Thursday 13 February 2014

Uncommon Ground


 

Uncommon Ground: Land Art in Britain, 1966-1979





at the Mead Gallery, Warwick Arts Centre.

An exhibition featuring the works of 24 artists revealing the distinct forms that Land Art took in Britain. According to the curators it was 'predominantly conceptual and ephemeral, hand-made and organic. The key strategies developed in the UK included the photographic documentation of actions, the positioning of walking and travelling as creative acts combined with an exploration of locality, and a keen awareness of rural traditions and contexts. Uncommon Ground demonstrates how the term Landscape was questioned and transformed by artists, provoking a renewed interest in older forms of landscape art, and in historic landscapes. From being seen as something old-fashioned and redundant, landscape became the ground for radical artistic experiments'.




 
David Long, Stone Circle, 1972 
 
Comprising 61 stones, one of his first indoor installations.
 
 
 
 
 
 
  

 
Jan Dibbets, Perspective Correction, 1968 
 
 
 
 
Roger Ackling, Night and Day, (1 Hour), 1977 
 
 
 
 


Anthony McCall, Landscape for Fire, 1972





A film based on an event held in August 1972 at North Weald Airfield in Essex. McCall mounted eight such events. He called them 'conditions', suggesting a state of mind or an instruction rather than a performance or theatrical event, and although these events were formally structured they embraced the natural conditions such as gathering darkness and wind and mist. They were deliberately slow, extended and non-spectacular, with no simple point of focus, but are suggestive of ancient rituals such as the lighting of beacons to mark suspicious events.
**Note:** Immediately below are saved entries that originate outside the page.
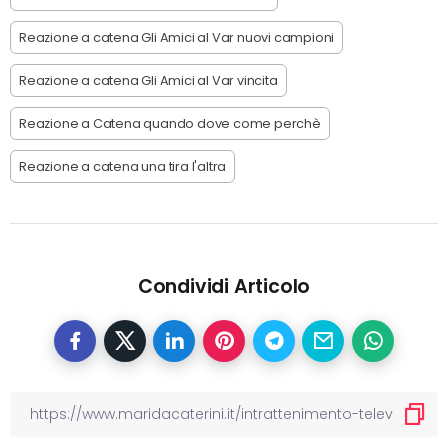
Reazione a catena Gli Amici al Var nuovi campioni
Reazione a catena Gli Amici al Var vincita
Reazione a Catena quando dove come perchè
Reazione a catena una tira l'altra
Condividi Articolo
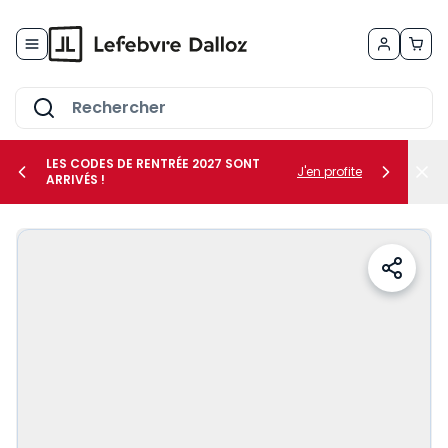
Allez au contenu
LES CODES DE RENTRÉE 2027 SONT
J'en profite
ARRIVÉS !
her le sous-menu Vos métiers
her le sous-menu Vos besoins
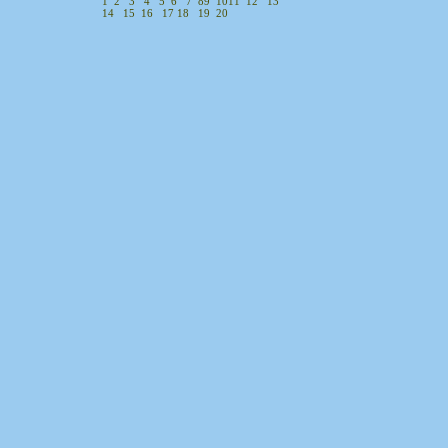
1
2
3
4
5
6
7
8
9
10
11
12
13
14
15
16
17
18
19
20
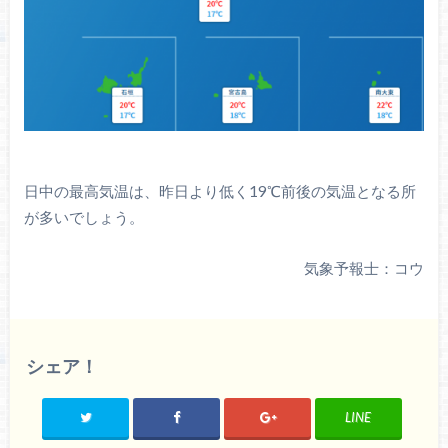
日中の最高気温は、昨日より低く19℃前後の気温となる所
が多いでしょう。
気象予報士：コウ
シェア！
LINE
Anthony McCall, Landscape for Fire: Score for Eternal Condition, 1972





The second gallery space

In foreground: Flat Tree by Anthony Gormley
Back left: Upright Tree by Anthony Gormley
Back right: Silver Birch by David Nash
Between last two: New Stones by Tony Cragg



 
 
Anthony Gormley, Flat Tree, 1978
 
Reminiscent of Richard Long's installations, this is a very early Gormley. Starting with the smallest in the middle, the pieces are arranged on the floor to form a spiral. Gormley is exploring the idea of displacement here, in the way the organised form of the tree is re-arranged in the gallery.
 
 
 


Tony Cragg, New Stones - Newton's Tones, 1978

An installation of plastic objects and fragments collected near his home, showing growing ecological concern at the profusion of plastic detritus discarded in the environment which is a sign of the impact of humanity on the planet.




 
Looking closer
 
 
 
 
 
Andy Goldsworthy, Forked Twigs in water  (photograph)
 
 
 
 
 
Andy Goldsworthy, Snowball, 1979 (photograph)
 
 

 
 
 Richard Long, A Line Made by Walking, 1967 (photograph)
 
Long walked up and down along a line, flattening the grass and then took a photograph. Such an ephemeral gesture in a landscape exemplifies his ambition to make 'simple, practical, emotional, quiet and vigorous art'.
 
 
 


David Nash, Silver Birch Tripod, 1975



There were a lot of photographs of ephemeral land art by various artists, including a photograph of  a drawing of Twenty two Trees by David Nash. Nash planted 22 ash trees, 'a long term commitment and an act of faith for the future'.





2 comments:

  1. This is interesting, Eirene. How revolutionary it all seemed then, and how mainstream, perhaps even same-old today. Some lovely pieces nonetheless.